§ What you will do: Among the lines below, keep only those from the one containing "left eye: (747, 228)" through the one containing "nose: (742, 231)", and reproduce them exactly.

§ Dataset records:
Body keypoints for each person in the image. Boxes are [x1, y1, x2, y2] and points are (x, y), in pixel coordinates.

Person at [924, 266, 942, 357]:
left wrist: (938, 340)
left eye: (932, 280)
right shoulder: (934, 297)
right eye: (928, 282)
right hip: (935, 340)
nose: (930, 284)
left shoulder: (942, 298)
--
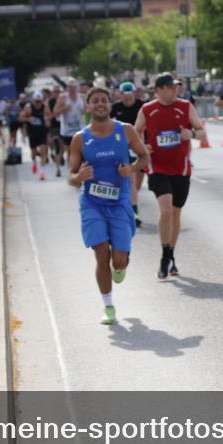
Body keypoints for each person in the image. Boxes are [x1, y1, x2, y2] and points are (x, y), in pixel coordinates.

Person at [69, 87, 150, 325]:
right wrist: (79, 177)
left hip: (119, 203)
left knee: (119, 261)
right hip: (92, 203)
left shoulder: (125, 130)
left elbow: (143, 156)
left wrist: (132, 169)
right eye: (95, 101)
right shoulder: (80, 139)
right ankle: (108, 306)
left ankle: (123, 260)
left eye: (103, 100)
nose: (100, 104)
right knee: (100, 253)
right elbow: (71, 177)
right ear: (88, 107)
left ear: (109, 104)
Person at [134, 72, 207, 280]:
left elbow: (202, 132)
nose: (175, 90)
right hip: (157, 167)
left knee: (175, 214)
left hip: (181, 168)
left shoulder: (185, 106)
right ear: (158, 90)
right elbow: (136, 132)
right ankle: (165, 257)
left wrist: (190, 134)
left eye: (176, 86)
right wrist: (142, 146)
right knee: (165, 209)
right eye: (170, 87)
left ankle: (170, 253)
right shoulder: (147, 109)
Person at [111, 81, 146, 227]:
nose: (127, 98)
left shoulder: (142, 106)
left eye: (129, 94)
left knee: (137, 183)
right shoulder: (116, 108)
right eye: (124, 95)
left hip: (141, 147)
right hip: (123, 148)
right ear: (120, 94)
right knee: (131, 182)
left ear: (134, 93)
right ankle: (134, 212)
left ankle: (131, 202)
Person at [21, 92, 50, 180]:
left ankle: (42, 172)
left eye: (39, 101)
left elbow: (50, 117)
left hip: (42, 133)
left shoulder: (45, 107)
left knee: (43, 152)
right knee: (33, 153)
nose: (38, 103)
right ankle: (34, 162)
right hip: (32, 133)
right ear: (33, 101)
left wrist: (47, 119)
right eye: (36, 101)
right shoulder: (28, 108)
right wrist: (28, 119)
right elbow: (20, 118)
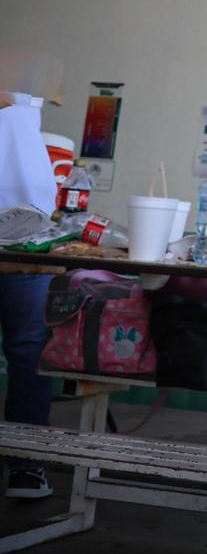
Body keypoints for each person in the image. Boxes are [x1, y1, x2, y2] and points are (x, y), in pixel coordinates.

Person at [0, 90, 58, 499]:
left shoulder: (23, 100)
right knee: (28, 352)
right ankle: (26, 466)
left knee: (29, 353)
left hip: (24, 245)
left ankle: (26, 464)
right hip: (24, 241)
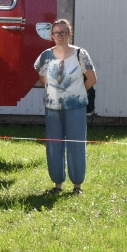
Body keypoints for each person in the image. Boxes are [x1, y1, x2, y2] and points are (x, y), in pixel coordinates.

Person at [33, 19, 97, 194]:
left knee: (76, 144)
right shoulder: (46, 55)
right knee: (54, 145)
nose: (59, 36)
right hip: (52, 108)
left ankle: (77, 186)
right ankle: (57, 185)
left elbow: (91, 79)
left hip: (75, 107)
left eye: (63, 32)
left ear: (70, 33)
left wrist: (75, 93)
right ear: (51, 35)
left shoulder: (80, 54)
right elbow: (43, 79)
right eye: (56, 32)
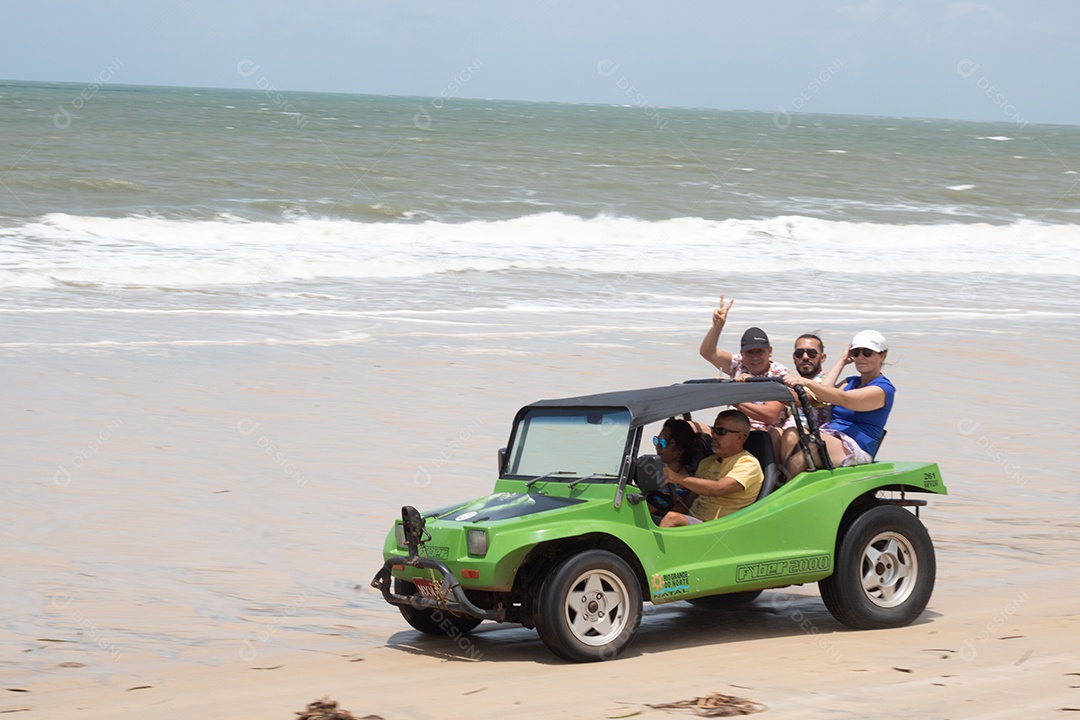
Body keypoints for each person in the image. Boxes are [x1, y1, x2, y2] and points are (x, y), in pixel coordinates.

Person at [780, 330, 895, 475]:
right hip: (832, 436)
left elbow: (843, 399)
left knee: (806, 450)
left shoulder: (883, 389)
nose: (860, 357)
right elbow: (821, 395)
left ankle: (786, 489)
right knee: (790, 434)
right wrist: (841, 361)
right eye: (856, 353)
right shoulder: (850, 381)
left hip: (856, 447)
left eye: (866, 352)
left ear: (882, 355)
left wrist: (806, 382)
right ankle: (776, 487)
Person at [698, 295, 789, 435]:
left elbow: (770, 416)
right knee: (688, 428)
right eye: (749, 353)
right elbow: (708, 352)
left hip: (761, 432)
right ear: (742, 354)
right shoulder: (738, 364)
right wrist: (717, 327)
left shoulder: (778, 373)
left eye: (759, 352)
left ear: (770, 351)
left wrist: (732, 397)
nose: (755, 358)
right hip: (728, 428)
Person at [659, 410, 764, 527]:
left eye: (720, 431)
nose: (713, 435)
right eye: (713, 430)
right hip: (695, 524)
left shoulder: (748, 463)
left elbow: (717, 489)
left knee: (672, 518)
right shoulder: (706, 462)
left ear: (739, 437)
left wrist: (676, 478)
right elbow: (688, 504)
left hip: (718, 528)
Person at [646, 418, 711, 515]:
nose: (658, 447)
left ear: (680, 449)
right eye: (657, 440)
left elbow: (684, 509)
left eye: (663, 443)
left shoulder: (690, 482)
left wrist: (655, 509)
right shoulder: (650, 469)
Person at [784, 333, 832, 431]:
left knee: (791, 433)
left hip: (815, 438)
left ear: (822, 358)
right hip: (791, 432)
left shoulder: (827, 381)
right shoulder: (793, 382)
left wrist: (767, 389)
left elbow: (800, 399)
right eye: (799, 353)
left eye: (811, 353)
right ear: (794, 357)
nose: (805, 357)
...
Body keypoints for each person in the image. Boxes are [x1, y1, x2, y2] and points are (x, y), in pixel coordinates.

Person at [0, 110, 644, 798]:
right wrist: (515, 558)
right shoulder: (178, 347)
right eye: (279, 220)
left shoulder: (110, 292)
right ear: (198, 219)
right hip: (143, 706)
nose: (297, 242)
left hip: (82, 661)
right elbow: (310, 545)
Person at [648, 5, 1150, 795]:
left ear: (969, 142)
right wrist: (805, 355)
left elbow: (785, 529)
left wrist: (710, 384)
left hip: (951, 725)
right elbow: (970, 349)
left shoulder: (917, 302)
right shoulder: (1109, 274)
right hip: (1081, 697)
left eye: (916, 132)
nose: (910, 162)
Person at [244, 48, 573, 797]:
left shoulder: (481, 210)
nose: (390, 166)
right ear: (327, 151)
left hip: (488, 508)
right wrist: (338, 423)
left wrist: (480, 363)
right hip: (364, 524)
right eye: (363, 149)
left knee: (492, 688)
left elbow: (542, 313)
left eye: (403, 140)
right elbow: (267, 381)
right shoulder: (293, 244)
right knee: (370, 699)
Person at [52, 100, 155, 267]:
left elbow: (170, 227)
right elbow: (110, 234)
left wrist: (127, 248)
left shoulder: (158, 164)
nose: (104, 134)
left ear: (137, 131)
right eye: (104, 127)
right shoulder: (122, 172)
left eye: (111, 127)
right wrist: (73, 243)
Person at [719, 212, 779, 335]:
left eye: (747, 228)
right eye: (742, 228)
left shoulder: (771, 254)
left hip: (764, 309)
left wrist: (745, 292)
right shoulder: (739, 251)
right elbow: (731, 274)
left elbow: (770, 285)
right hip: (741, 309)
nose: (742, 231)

§ Answer to the problem:
left eye: (747, 228)
right eye: (742, 228)
left shoulder: (771, 254)
left hip: (764, 309)
left wrist: (745, 292)
right shoulder: (739, 251)
right elbow: (731, 274)
left elbow: (770, 285)
right hip: (741, 309)
nose: (742, 231)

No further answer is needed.